Page:

And, of course, accents of leather will, when tastefully tailored, add sophistication to any look.
I am not a fan of prints. That does not necessarily preclude that I will hate on anything that is printed. In fact, with this collection, the print was well-incorporated. It was due to the daring use of prints to elicit a "statement," tempered by the innovation of two accessories, and solid-colored pieces, that I was entertained and captivated enough to forgive any misstep that may have gone down the runway...
Well, almost anything.
Though the collection was mostly comprised of prints, it was not the loud expression of print that had me disappointed. It was because of this look:
The model's neck is gone and it looks as if the model is trying his best to keep his head afloat to prevent from being swallowed by the zip sweater. In this look, contrary to the other outfits, it is the clothes that are wearing the model.
So I could not forgive all of the mistakes. One look out of many is still considerable though!
Not having heard of Rick Owens prior to this year, I was not sure what to expect when viewing his runway collection. However, upon seeing the first look to come marching down the catwalk, I knew I was going to see some unique clothing, for better (left, the first look of the show) or for worse (right) (All pictures were screencapped from www.gq.com.).
The look to the left was a high-waist drop crotch pants paired with a poplin shirt with enclosed buttons and a scarf, bib-like fold of the fabric. High-waist trousers are recently making a comeback, but the drop-crotch look still has yet to take footing. The architectural nature of the shirt is something unique, at least in American menswear. This was a look with an unexpected touch.
However, the look to the right, was just as unexpected in a, "Is that even wearable way?" The look above is, as www.gq.com notes, an "oversized, NASA-esque puffer coat" paired with a skirt with a sheen to it. With the unique proportions of the puffer jacket (proportions that practically swallow the model), paired with a man-skirt (an article of clothing that I never thought existed except as part of a costume or stage performance), that was without a doubt, an eyebrow-raising moment that definitely set the tone for my first contact with the clothes of Mr. Owens.

Brief A: Render the listing below as a Markdown table with the columns Number and Line, one row per line from the start of the listing through the line with "scientific name: Tropaeolum majus", leaving out blank lines.

Records for this exercise:

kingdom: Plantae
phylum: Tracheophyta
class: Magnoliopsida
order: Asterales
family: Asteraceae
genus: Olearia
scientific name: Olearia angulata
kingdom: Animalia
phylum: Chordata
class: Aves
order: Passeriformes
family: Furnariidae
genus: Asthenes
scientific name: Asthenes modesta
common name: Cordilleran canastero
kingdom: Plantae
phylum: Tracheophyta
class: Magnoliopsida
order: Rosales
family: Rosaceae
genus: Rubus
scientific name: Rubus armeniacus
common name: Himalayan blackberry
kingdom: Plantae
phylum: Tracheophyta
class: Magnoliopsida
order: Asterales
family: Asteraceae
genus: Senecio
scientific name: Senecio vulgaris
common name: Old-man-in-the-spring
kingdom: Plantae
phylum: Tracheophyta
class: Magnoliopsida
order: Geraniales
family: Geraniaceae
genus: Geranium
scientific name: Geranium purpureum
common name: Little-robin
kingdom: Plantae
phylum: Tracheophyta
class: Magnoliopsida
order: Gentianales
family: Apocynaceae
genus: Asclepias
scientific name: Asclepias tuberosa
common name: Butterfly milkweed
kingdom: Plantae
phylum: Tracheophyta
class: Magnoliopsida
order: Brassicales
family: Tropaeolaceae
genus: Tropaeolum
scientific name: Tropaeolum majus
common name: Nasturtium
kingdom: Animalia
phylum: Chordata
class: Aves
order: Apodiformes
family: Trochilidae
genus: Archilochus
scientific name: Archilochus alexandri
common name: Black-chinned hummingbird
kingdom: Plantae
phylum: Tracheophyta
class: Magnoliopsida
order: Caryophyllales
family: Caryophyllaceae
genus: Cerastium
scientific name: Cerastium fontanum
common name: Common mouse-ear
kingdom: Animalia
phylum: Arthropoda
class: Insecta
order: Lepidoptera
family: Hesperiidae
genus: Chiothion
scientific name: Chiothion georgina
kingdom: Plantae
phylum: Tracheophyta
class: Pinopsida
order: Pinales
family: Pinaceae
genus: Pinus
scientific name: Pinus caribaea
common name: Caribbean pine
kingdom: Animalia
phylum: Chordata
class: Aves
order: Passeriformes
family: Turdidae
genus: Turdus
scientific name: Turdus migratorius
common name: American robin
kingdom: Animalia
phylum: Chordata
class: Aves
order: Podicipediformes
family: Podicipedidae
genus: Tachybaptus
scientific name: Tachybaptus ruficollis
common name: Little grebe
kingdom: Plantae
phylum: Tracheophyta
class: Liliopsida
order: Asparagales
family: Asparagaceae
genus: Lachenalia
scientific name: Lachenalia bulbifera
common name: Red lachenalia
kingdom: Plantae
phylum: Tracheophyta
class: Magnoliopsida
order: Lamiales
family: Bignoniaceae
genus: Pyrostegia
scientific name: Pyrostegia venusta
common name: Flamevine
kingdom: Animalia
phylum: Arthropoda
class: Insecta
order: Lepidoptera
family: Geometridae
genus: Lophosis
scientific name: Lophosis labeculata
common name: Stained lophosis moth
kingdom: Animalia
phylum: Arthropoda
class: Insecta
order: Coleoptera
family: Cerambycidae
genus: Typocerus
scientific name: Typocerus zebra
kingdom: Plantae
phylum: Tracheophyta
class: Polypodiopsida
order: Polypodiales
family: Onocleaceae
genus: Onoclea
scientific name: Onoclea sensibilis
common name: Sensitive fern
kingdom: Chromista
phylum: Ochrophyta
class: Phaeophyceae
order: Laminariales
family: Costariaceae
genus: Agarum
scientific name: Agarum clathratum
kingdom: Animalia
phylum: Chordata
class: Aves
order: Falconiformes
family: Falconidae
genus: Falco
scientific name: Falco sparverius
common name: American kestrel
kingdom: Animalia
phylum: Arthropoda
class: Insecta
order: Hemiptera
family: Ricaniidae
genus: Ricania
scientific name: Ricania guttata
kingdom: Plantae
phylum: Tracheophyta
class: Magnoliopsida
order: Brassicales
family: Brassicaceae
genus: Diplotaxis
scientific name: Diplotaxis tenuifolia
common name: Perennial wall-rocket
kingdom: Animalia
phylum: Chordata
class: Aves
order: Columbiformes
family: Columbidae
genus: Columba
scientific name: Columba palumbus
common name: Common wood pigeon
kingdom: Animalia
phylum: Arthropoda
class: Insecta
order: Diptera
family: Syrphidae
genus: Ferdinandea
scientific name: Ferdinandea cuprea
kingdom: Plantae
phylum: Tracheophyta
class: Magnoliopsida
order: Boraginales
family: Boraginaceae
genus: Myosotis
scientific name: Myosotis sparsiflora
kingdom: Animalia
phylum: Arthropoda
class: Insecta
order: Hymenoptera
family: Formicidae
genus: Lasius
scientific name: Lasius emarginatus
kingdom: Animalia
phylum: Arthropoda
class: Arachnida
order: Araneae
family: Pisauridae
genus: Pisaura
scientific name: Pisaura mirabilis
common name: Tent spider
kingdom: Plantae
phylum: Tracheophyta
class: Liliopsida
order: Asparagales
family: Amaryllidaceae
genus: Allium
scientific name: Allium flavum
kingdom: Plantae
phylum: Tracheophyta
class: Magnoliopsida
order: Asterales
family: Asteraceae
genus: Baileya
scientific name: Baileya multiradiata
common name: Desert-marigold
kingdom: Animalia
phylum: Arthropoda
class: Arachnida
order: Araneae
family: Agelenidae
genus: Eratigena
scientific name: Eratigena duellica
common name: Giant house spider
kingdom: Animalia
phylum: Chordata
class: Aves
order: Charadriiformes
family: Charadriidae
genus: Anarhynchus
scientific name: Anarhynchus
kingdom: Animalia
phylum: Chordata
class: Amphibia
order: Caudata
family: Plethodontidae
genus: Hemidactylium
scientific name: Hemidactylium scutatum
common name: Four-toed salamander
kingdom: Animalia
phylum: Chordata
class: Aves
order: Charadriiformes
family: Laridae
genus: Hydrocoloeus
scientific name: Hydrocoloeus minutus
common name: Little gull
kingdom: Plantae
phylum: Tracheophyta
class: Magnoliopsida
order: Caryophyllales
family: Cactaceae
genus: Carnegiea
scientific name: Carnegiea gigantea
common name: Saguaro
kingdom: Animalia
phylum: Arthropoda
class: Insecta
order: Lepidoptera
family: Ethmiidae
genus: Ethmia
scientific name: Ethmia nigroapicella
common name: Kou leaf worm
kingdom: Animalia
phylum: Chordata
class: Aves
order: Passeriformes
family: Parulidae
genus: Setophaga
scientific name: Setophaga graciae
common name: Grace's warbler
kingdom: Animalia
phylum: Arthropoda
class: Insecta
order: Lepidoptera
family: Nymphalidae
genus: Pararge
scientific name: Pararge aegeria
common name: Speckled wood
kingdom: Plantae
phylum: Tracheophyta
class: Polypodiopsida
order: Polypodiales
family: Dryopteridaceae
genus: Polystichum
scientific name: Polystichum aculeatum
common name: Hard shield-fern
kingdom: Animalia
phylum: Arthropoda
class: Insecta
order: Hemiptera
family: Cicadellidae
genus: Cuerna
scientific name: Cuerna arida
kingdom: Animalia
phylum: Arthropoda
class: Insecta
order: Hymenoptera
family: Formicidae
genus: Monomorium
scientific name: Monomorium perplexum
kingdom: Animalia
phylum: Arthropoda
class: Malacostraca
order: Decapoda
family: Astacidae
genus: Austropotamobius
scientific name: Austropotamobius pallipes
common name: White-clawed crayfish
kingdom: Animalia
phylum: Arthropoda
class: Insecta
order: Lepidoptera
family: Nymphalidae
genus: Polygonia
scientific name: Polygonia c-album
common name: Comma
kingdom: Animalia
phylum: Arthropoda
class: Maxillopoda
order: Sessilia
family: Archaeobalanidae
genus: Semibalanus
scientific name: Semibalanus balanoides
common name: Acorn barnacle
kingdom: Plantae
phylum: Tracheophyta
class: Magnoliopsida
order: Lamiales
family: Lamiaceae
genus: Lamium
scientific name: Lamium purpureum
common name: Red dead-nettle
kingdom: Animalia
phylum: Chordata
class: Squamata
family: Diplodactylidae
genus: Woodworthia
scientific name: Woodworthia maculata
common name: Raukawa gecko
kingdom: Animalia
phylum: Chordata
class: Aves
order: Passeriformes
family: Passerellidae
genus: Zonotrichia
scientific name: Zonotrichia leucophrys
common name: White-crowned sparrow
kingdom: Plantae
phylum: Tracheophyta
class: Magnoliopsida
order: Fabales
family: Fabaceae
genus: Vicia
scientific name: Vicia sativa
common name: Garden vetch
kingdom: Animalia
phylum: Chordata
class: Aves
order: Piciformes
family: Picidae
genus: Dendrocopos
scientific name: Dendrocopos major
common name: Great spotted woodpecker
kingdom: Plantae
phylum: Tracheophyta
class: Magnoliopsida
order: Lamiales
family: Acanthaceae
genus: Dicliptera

Brief B: Set down the passage of the runway review above word for word, from "Well, almost anything." to "still considerable though!".

Written reply A:
| Number | Line |
|---|---|
| 1 | kingdom: Plantae |
| 2 | phylum: Tracheophyta |
| 3 | class: Magnoliopsida |
| 4 | order: Asterales |
| 5 | family: Asteraceae |
| 6 | genus: Olearia |
| 7 | scientific name: Olearia angulata |
| 8 | kingdom: Animalia |
| 9 | phylum: Chordata |
| 10 | class: Aves |
| 11 | order: Passeriformes |
| 12 | family: Furnariidae |
| 13 | genus: Asthenes |
| 14 | scientific name: Asthenes modesta |
| 15 | common name: Cordilleran canastero |
| 16 | kingdom: Plantae |
| 17 | phylum: Tracheophyta |
| 18 | class: Magnoliopsida |
| 19 | order: Rosales |
| 20 | family: Rosaceae |
| 21 | genus: Rubus |
| 22 | scientific name: Rubus armeniacus |
| 23 | common name: Himalayan blackberry |
| 24 | kingdom: Plantae |
| 25 | phylum: Tracheophyta |
| 26 | class: Magnoliopsida |
| 27 | order: Asterales |
| 28 | family: Asteraceae |
| 29 | genus: Senecio |
| 30 | scientific name: Senecio vulgaris |
| 31 | common name: Old-man-in-the-spring |
| 32 | kingdom: Plantae |
| 33 | phylum: Tracheophyta |
| 34 | class: Magnoliopsida |
| 35 | order: Geraniales |
| 36 | family: Geraniaceae |
| 37 | genus: Geranium |
| 38 | scientific name: Geranium purpureum |
| 39 | common name: Little-robin |
| 40 | kingdom: Plantae |
| 41 | phylum: Tracheophyta |
| 42 | class: Magnoliopsida |
| 43 | order: Gentianales |
| 44 | family: Apocynaceae |
| 45 | genus: Asclepias |
| 46 | scientific name: Asclepias tuberosa |
| 47 | common name: Butterfly milkweed |
| 48 | kingdom: Plantae |
| 49 | phylum: Tracheophyta |
| 50 | class: Magnoliopsida |
| 51 | order: Brassicales |
| 52 | family: Tropaeolaceae |
| 53 | genus: Tropaeolum |
| 54 | scientific name: Tropaeolum majus |

Written reply B:
Well, almost anything.
Though the collection was mostly comprised of prints, it was not the loud expression of print that had me disappointed. It was because of this look:
The model's neck is gone and it looks as if the model is trying his best to keep his head afloat to prevent from being swallowed by the zip sweater. In this look, contrary to the other outfits, it is the clothes that are wearing the model.
So I could not forgive all of the mistakes. One look out of many is still considerable though!